The temporal and spatial envelope in which value modulates is social in character. This does not make it any less real. Rather does it make this envelope hyper-real. Consider, for example, the condition under which, as in Hunger Games or Drowned Cities, human beings have become little more than cockroaches. Their value reduced to virtually nothing. Their overlords invested with absolute power. There is still, here, a marginal calculation. How much value, if any, do I need to extract from the subject population? How much value do I spend policing the subject population? What is the risk of an uprising? What is the marginal cost of political stability? What die-rate will the subject population tolerate?

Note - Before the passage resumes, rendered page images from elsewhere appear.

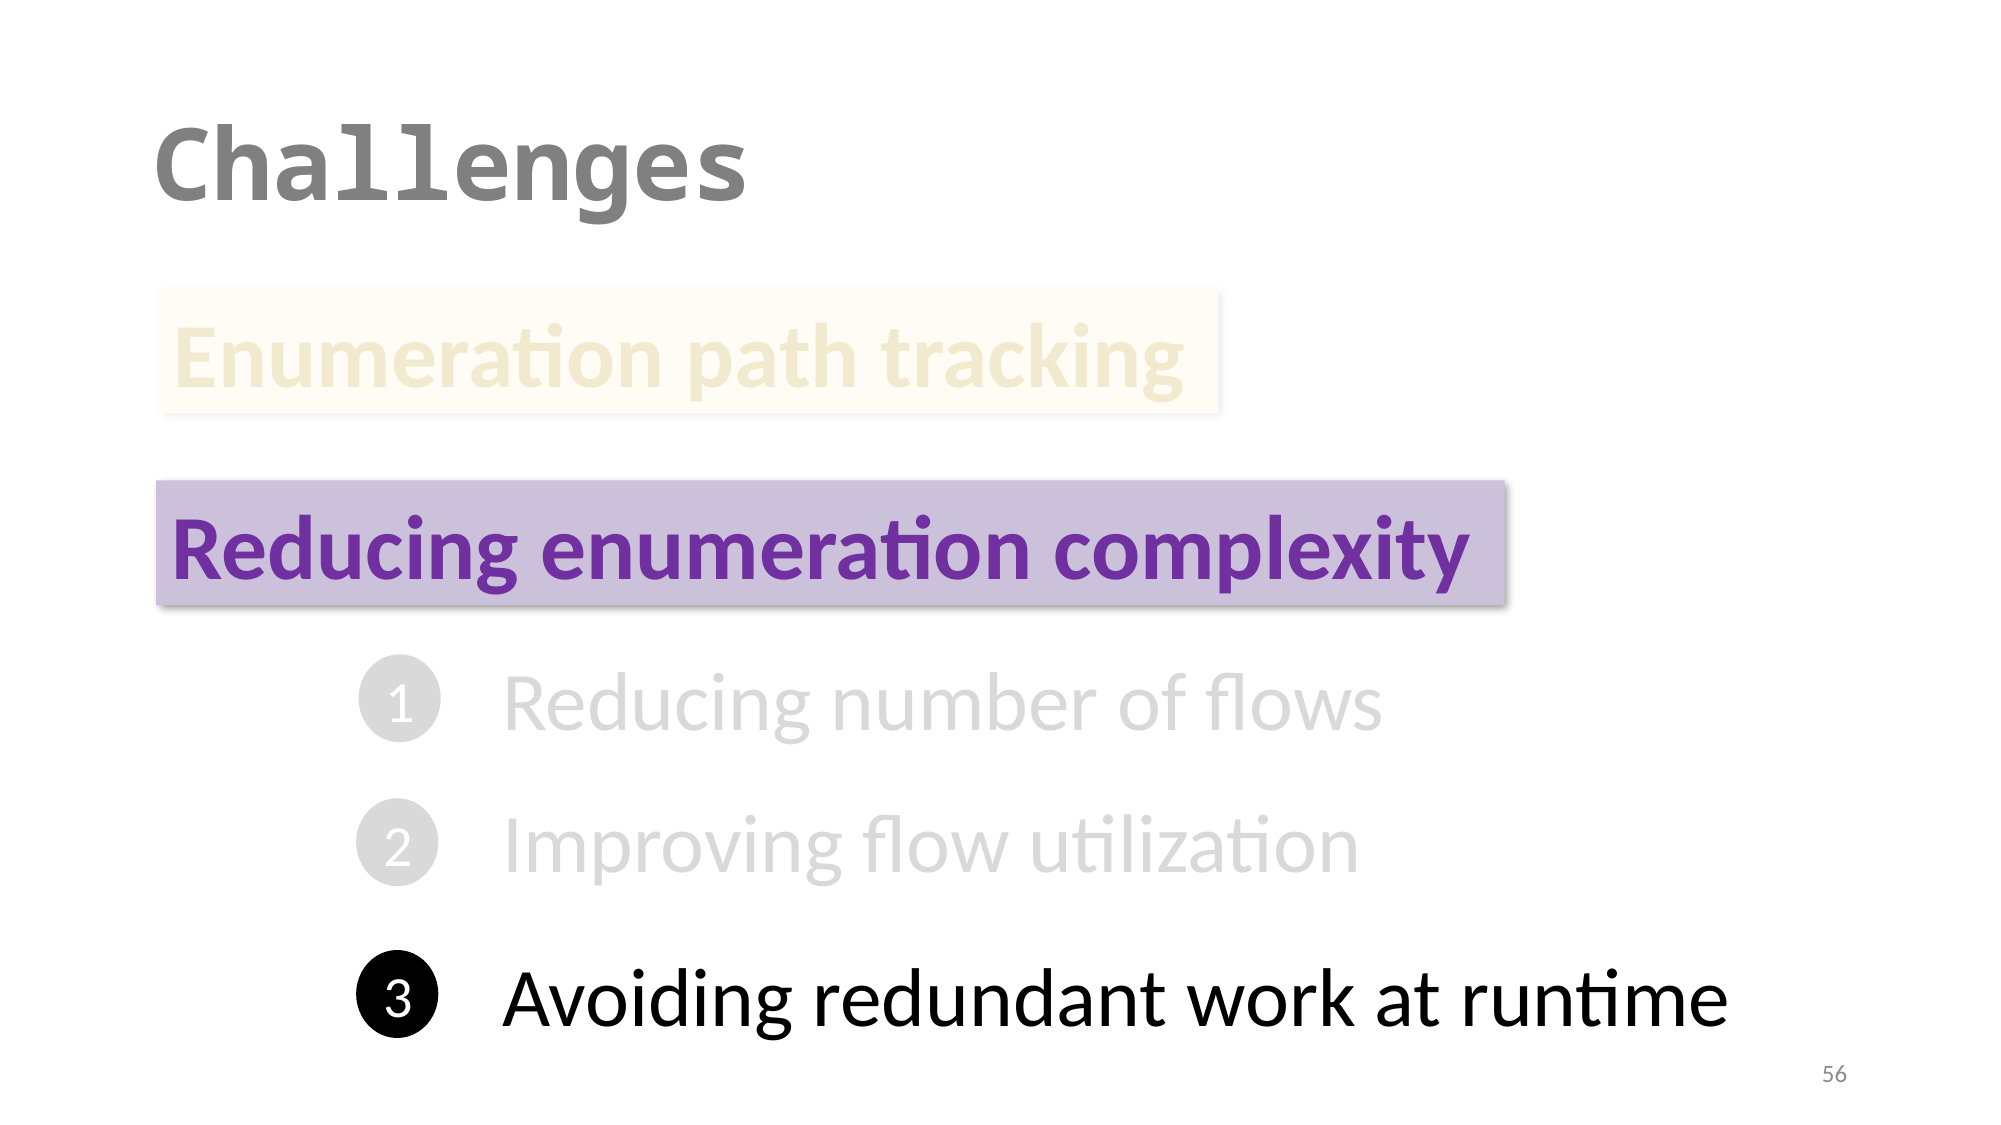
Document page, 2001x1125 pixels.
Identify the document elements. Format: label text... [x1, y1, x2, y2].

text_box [357, 950, 438, 1038]
text_box Reducing enumeration complexity [156, 480, 1505, 606]
title Challenges [137, 59, 1863, 278]
slide_number 56 [1412, 1042, 1863, 1103]
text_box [359, 655, 440, 743]
text_box Avoiding redundant work at runtime [487, 935, 1838, 1051]
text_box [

The point is, for economists who wish to reflect rigorously, there is absolutely no direct correlation of innovation to job loss. Not in the long run. Because the marginal calculation is a social calculation. Value is always, inevitably, social. But, if I have simply learned the formulas passed down and modified from Jevons to Marshall to Keynes to Krugman to Romer, how would I know that this is only social?

In 2018 the University of California, Berkeley, Department of Economics did three things: (1) they declared Economics a STEM major; (2) they eliminated the History of Economic Thought; and (3) they failed to renew my contract.